As for the flirting bit, the only thing that I would say about that is that Zoe has made a career of getting guys attention and getting them to do what she wants. And a guy like Hunter is to some extent the greatest frustration for her because he’s a genuinely good guy, and he’s very harmless. There’s no opportunity to be seised there because he has nothing to offer here. But I’m sure that there’s some part of her that looks at somebody like Casey and the kinds of guys she attracts and then Zoe compares that to her own life and feels a source of consternation there. So that’s why she throws cold water over [Hunter and Casey.] She’s a cynical person, and we can’t forget that here. There’s a level of unhealthy pragmatism at play in the way she views relationships. Zoe views relationships as power dynamics, so she’ll look at Casey and Hunter in terms of that imbalance. That’s why she fixates on it and on the idea that it can’t work.
Rounding out this issue, we see a lot of bits and pieces from the fallout of Zoe’s first kill…and is this a “Powers” nod we get here?
[Laughs] Ask Joe. For legal reasons, we don’t confirm or deny anything, but he’s amazing at the nods, and we’re both big “Powers” fans.
But we end that story line with Sarah’s funeral without ever seeing how she dies. Can we take that as a hint that maybe Zoe didn’t do it, or is this really just the most efficient way to tell that story?
No comment. I think that’s where you should be at this point -Â wondering if it’s done this way simply because two stabbings in two panels might be a bit much and even a bit unnecessary, or because Zoe wasn’t involved. Either way, this is a story we’re not done telling. There’s more to see from that part of Zoe’s life.
We end on another shocking cliffhanger, but a few issues back we were talking about a similar ending with Casey meeting her father in the past, and from #16’s cover I assume we’ll be trading one tense moment for the other with that issue?
Yes.

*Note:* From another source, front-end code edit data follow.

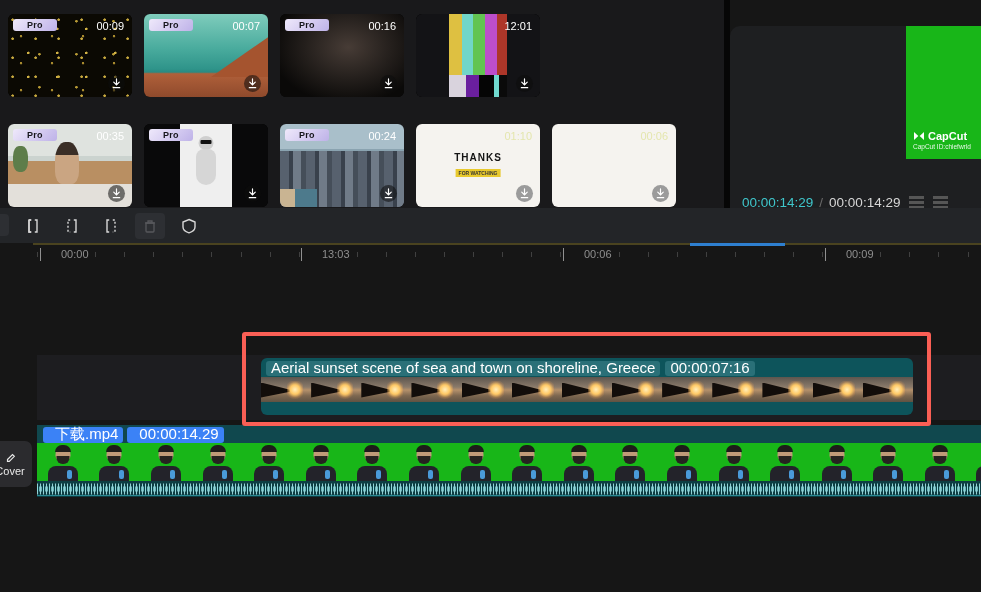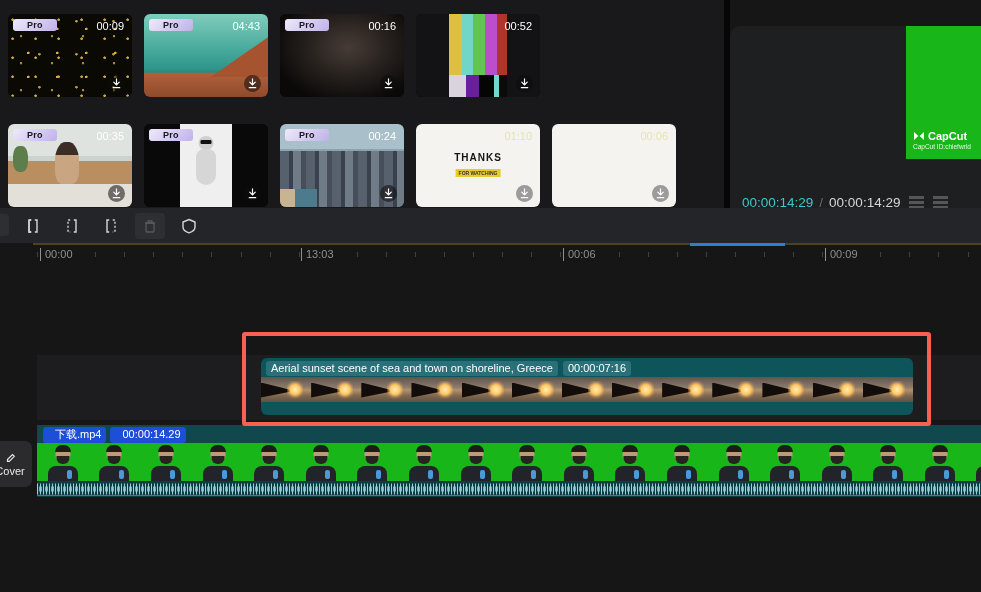--- a/index.html
+++ b/index.html
@@ -159,7 +159,7 @@
     <div class="thumb" style="left:144px;top:14px">
       <div class="art a-ocean"></div>
       <span class="pro">Pro</span>
-      <span class="dur">04:43</span>
+      <span class="dur">00:07</span>
       <span class="dl">
           <svg width="11" height="11" viewBox="0 0 12 12">
             <path d="M6 1v6M3 4.5L6 7.5 9 4.5M2.5 10.5h7" stroke="#fff" stroke-width="1.3" fill="none" stroke-linecap="round"></path>

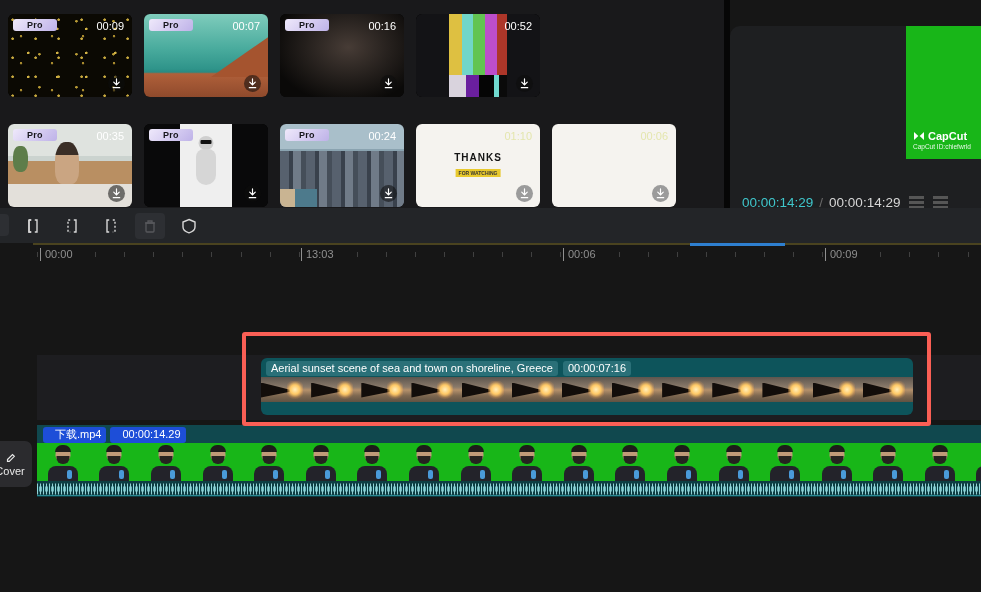--- a/index.html
+++ b/index.html
@@ -182,7 +182,7 @@
       <div class="art a-barsbg">
           <div class="bars"></div>
         </div>
-      <span class="dur">00:52</span>
+      <span class="dur">12:01</span>
       <span class="dl">
           <svg width="11" height="11" viewBox="0 0 12 12">
             <path d="M6 1v6M3 4.5L6 7.5 9 4.5M2.5 10.5h7" stroke="#fff" stroke-width="1.3" fill="none" stroke-linecap="round"></path>

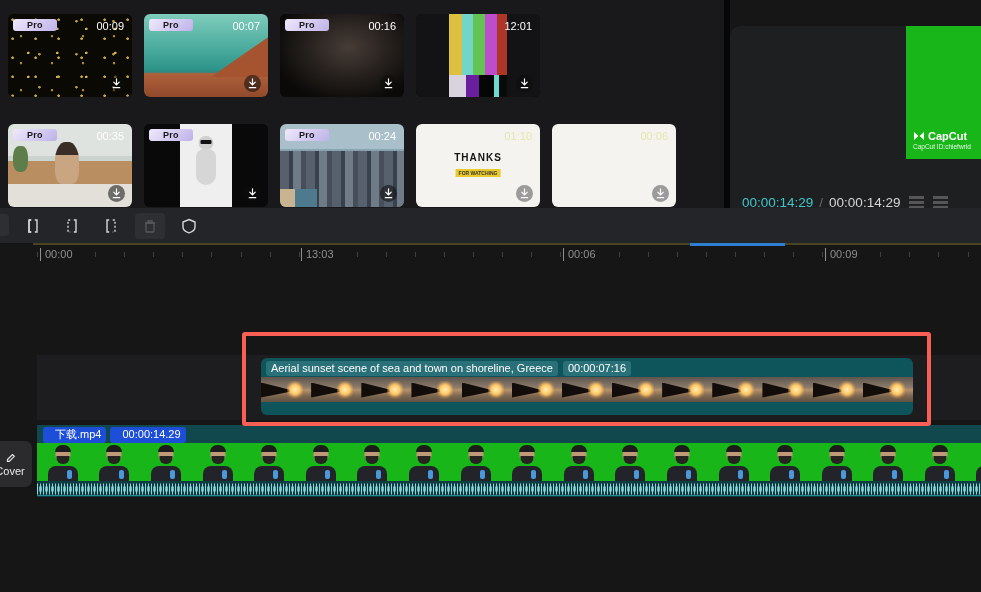--- a/index.html
+++ b/index.html
@@ -91,7 +91,7 @@
   .ticks { position:absolute; left:37px; right:0; top:9px; height:5px;
     background:repeating-linear-gradient(90deg,#404040 0 1px,transparent 1px 29.08px); }
   .rlabel { position:absolute; top:5px; font-size:11px; color:#8f8f8f; background:#161616;
-    padding:0 5px 0 4px; border-left:1px solid #909090; line-height:13px; }
+    padding:0 5px 0 20px; border-left:1px solid #909090; line-height:13px; }
 
   
   .timeline { position:absolute; left:0; top:266px; width:981px; height:326px; }

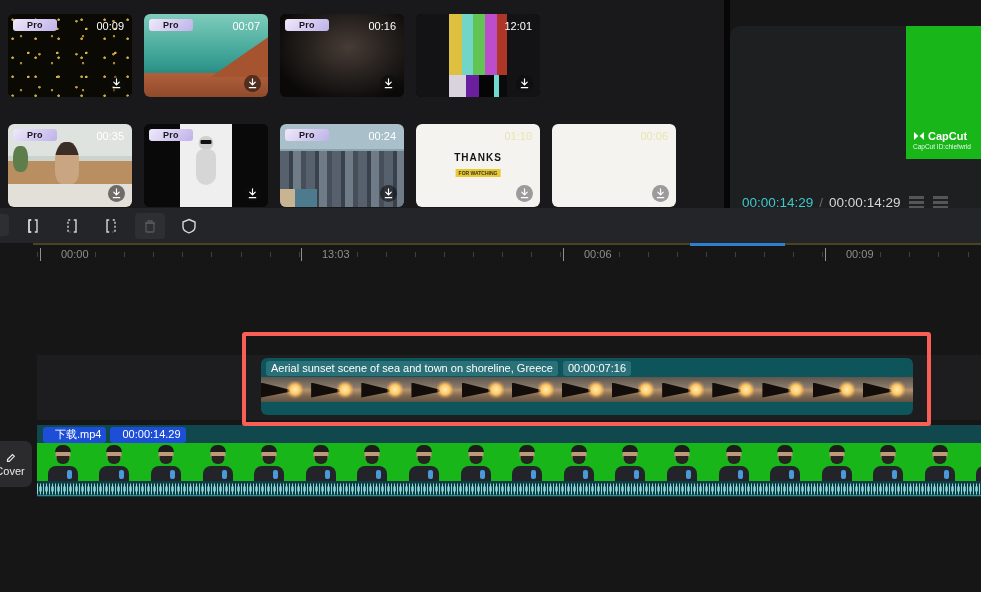--- a/index.html
+++ b/index.html
@@ -99,7 +99,7 @@
   .clip-overlay { position:absolute; left:261px; top:92px; width:652px; height:57px;
     background:#0d545b; border-radius:6px; overflow:hidden; z-index:2; }
   .clip-head { display:flex; gap:5px; padding:3px 0 0 5px; height:18px; }
-  .pill { background:#2a7078; color:#fff; font-size:11px; line-height:14px; padding:0 5px;
+  .pill { background:#2a7078; color:#fff; font-size:15px; line-height:14px; padding:0 5px;
     border-radius:3px; white-space:nowrap; }
   .filmstrip { display:flex; height:25px; margin-top:1px; overflow:hidden; }
   .frame { flex:0 0 50.15px; height:25px; position:relative; overflow:hidden;

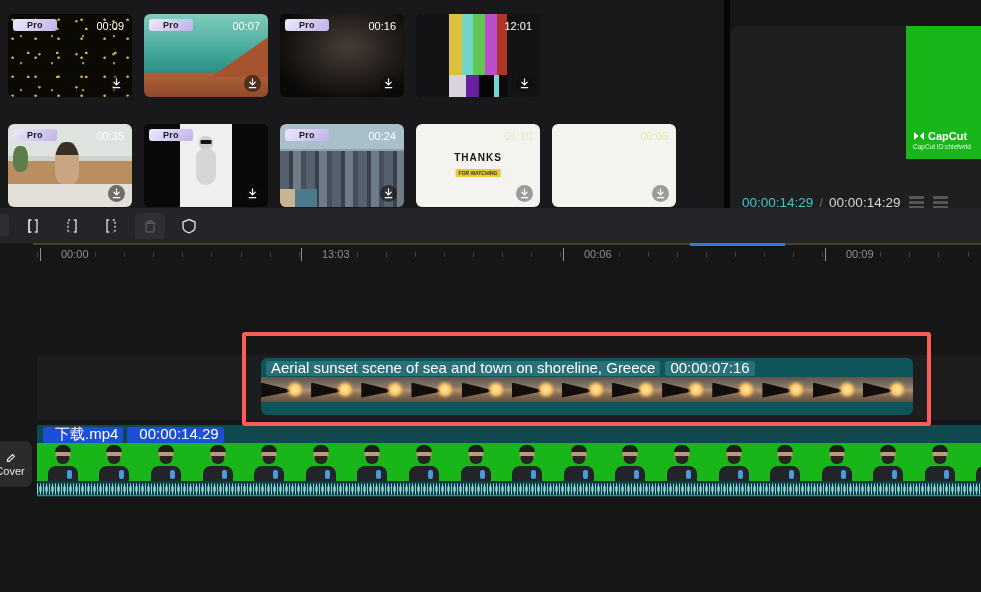--- a/index.html
+++ b/index.html
@@ -113,7 +113,7 @@
 
   .track2 { position:absolute; left:37px; top:159px; right:0; height:72px; z-index:1; }
   .t2-head { height:18px; background:#10484e; display:flex; gap:4px; padding:2px 0 0 6px; }
-  .t2-head .pill { background:#1d4ed8;padding-left:12px; }
+  .t2-head .pill { background:#3b82f6;padding-left:12px; }
   .green-strip { height:38px; background:#18b618; display:flex; overflow:hidden; }
   .man { flex:0 0 51.6px; height:38px; position:relative; }
   .man-head { position:absolute; left:50%; top:4px; transform:translateX(-50%); width:15px; height:15px;

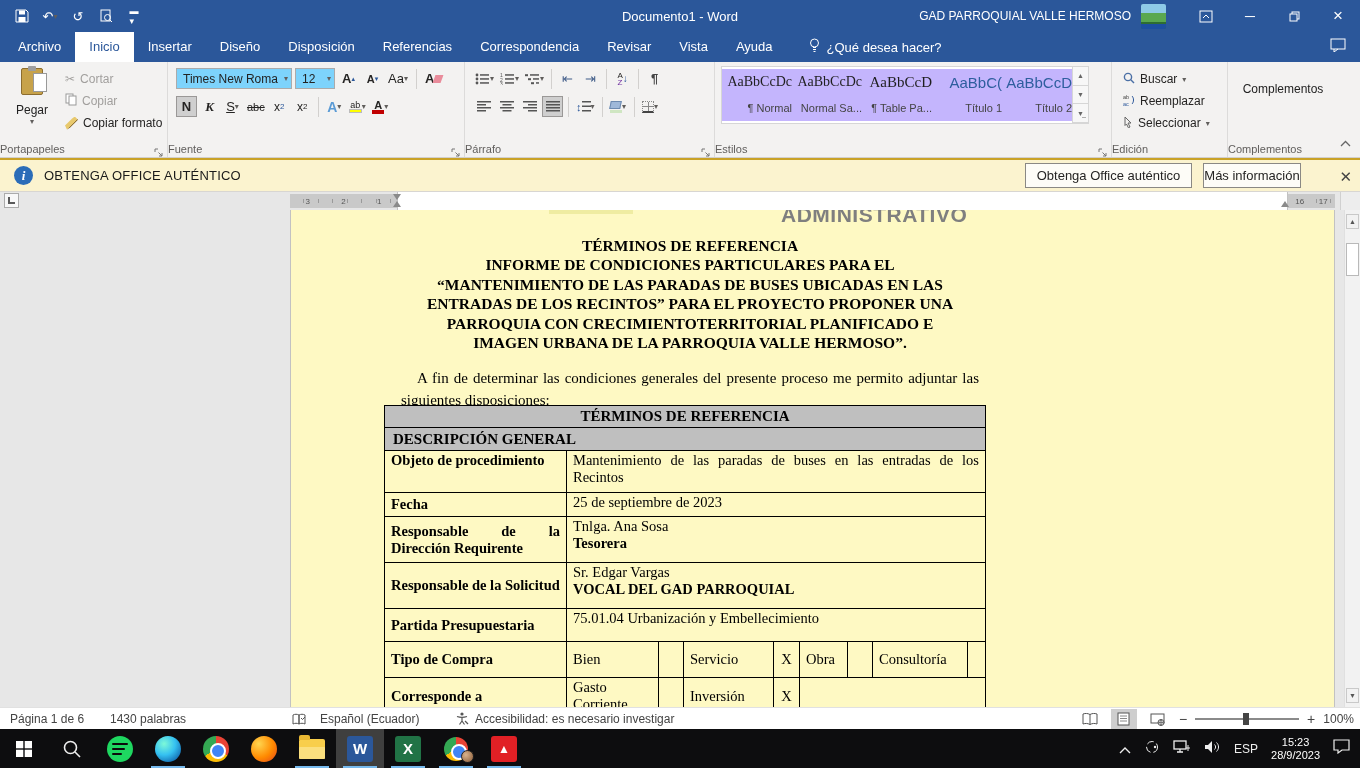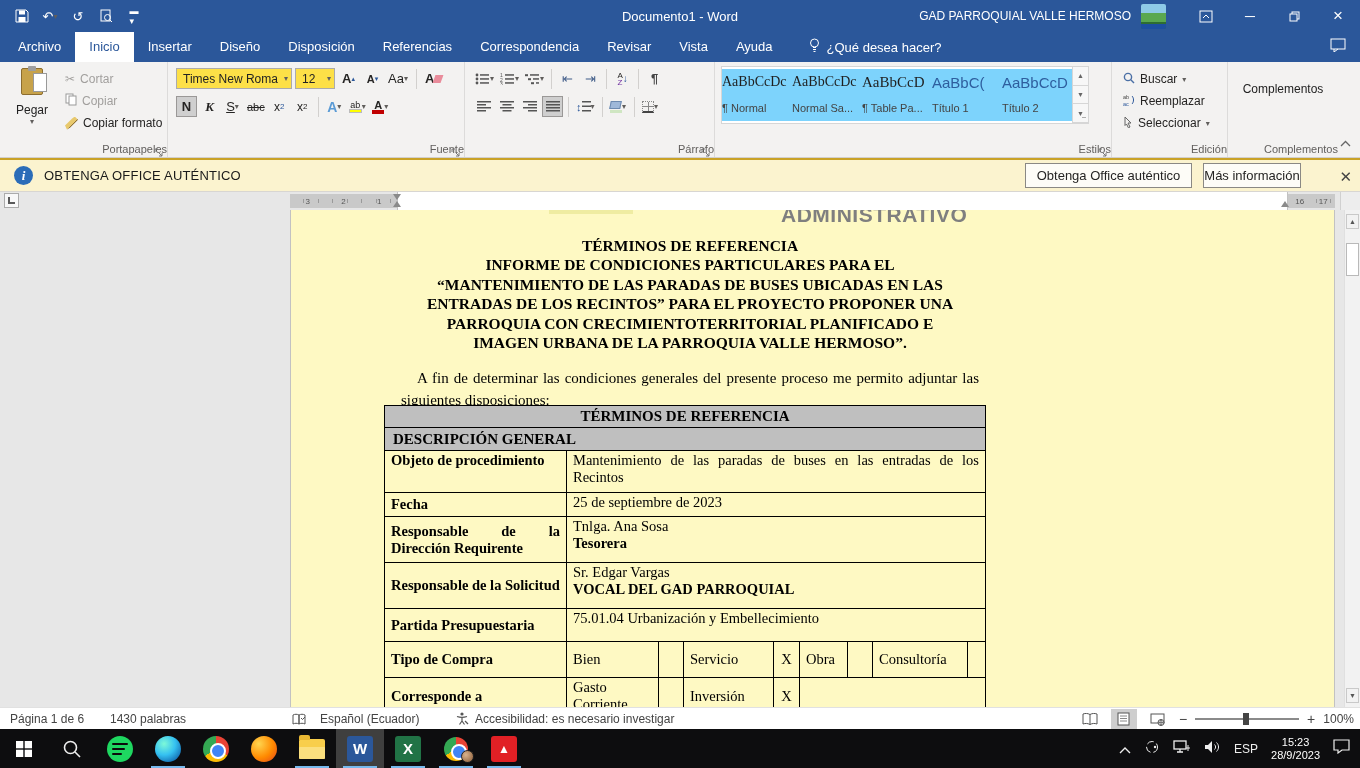--- a/index.html
+++ b/index.html
@@ -35,7 +35,7 @@
 .smallbtn{display:flex;align-items:center;gap:5px;height:22px;font-size:12px;color:#252423;padding:0 3px}
 .smallbtn.dim{color:#a19f9d}
 .ddarrow{font-size:8px;color:#605e5c}
-.combo{background:#fde047;border:1px solid #ababab;height:21px;display:flex;align-items:center;font-size:12px;padding:0 3px 0 6px;color:#222}
+.combo{background:#7dd3fc;border:1px solid #ababab;height:21px;display:flex;align-items:center;font-size:12px;padding:0 3px 0 6px;color:#222}
 .combo .ddarrow{margin-left:auto;padding-left:4px}
 .fbtn{min-width:21px;height:21px;display:inline-flex;align-items:center;justify-content:center;font-size:13px;color:#252423;padding:0 2px}
 .fbtn.on{background:#cfcfcf;border:1px solid #9a9897}

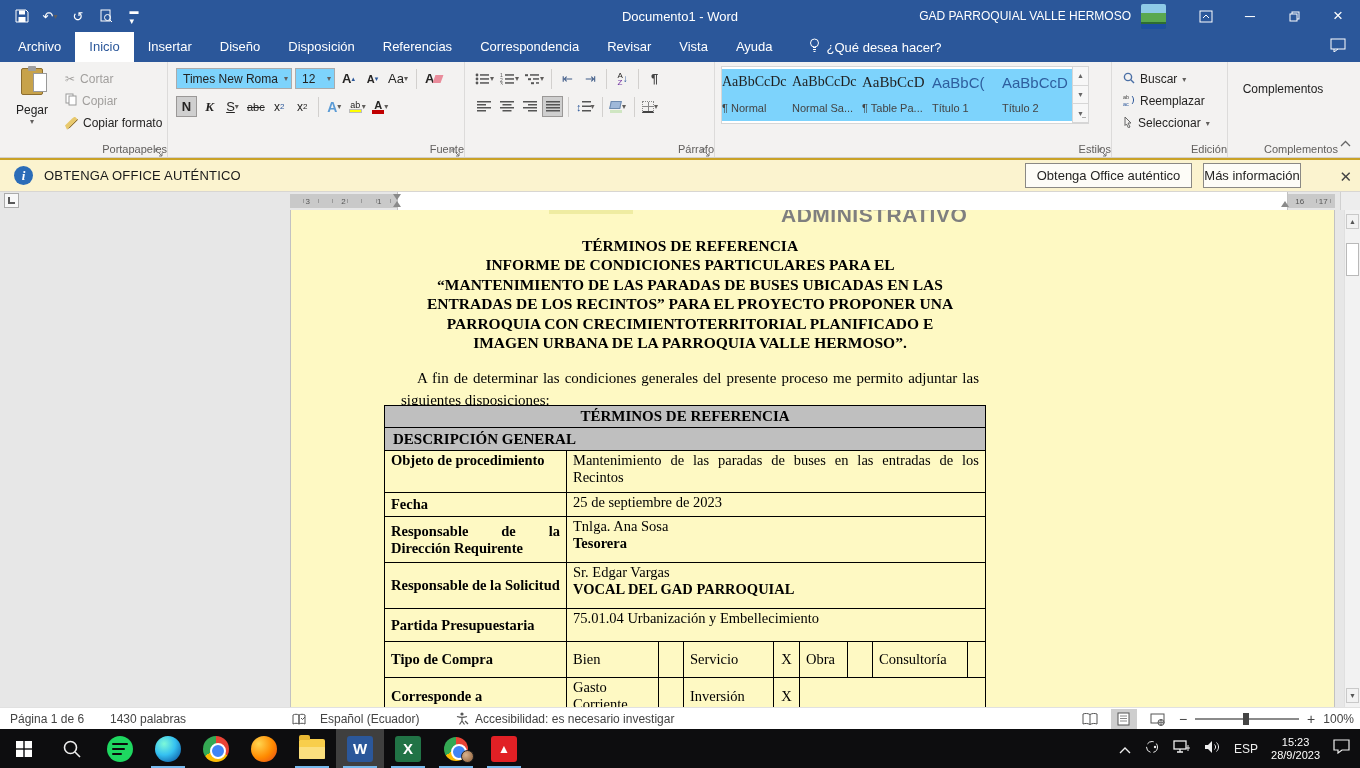--- a/index.html
+++ b/index.html
@@ -45,7 +45,7 @@
 .clipb .top{position:absolute;top:-3px;left:6px;width:8px;height:5px;background:#9e9e9e;border-radius:1px}
 .clipb .sheet{position:absolute;right:-5px;top:4px;width:14px;height:19px;background:#fff;border:1px solid #999}
 .brush{display:inline-block;width:13px;height:13px;background:linear-gradient(135deg,#e8c96d 0 55%,#8d6e2f 55% 100%);clip-path:polygon(0 70%,55% 15%,75% 0,100% 25%,40% 85%,15% 100%);}
-.stylecard{width:70px;height:52px;padding-top:5px;text-align:left;background:#7dd3fc}
+.stylecard{width:70px;height:52px;padding-top:5px;text-align:right;background:#c4b5fd}
 .stylecard .prev{font-family:"Liberation Serif",serif;font-size:14px;color:#1f1f1f;height:24px}
 .stylecard .prev.head{color:#2e5e9e;font-family:"Liberation Sans",sans-serif}
 .stylecard .lab{font-size:11px;color:#444;margin-top:4px;white-space:nowrap}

We’re going to come back to Zoe and Hunter down the road, but next we come back to Casey. And I should say that I think #16 is my favorite of Rodin’s covers. People have been wondering what the hell happened with Casey, and we’re going to establish very quickly what and where Casey is. It’s a big issue and a crazy one.
And obviously Hunter has just seen something that’s very much going to change his relationship with Zoe, and it’s very much a big moment for both of them. One of the really cool things with this scene, like we were talking about before, is that the twist is in the change in the relationship. Zoe killing someone is not going to be a big surprise, but Hunter seeing her do it is. It’s nice to be at a point in the book where that is a big moment on its own. There don’t have to be any flying saucers involved to make people want the next issue. I’m really proud of these two issues because we were able to stay on one story for a while and spend a good amount of time with both Zoe and Hunter. As a result of this, we have a more full grasp on those characters and care more about them…even as we should be scared as hell of one of them. [Laughs]
“Morning Glories” #16 goes on sale February 15 from Image Comics and Shadowline.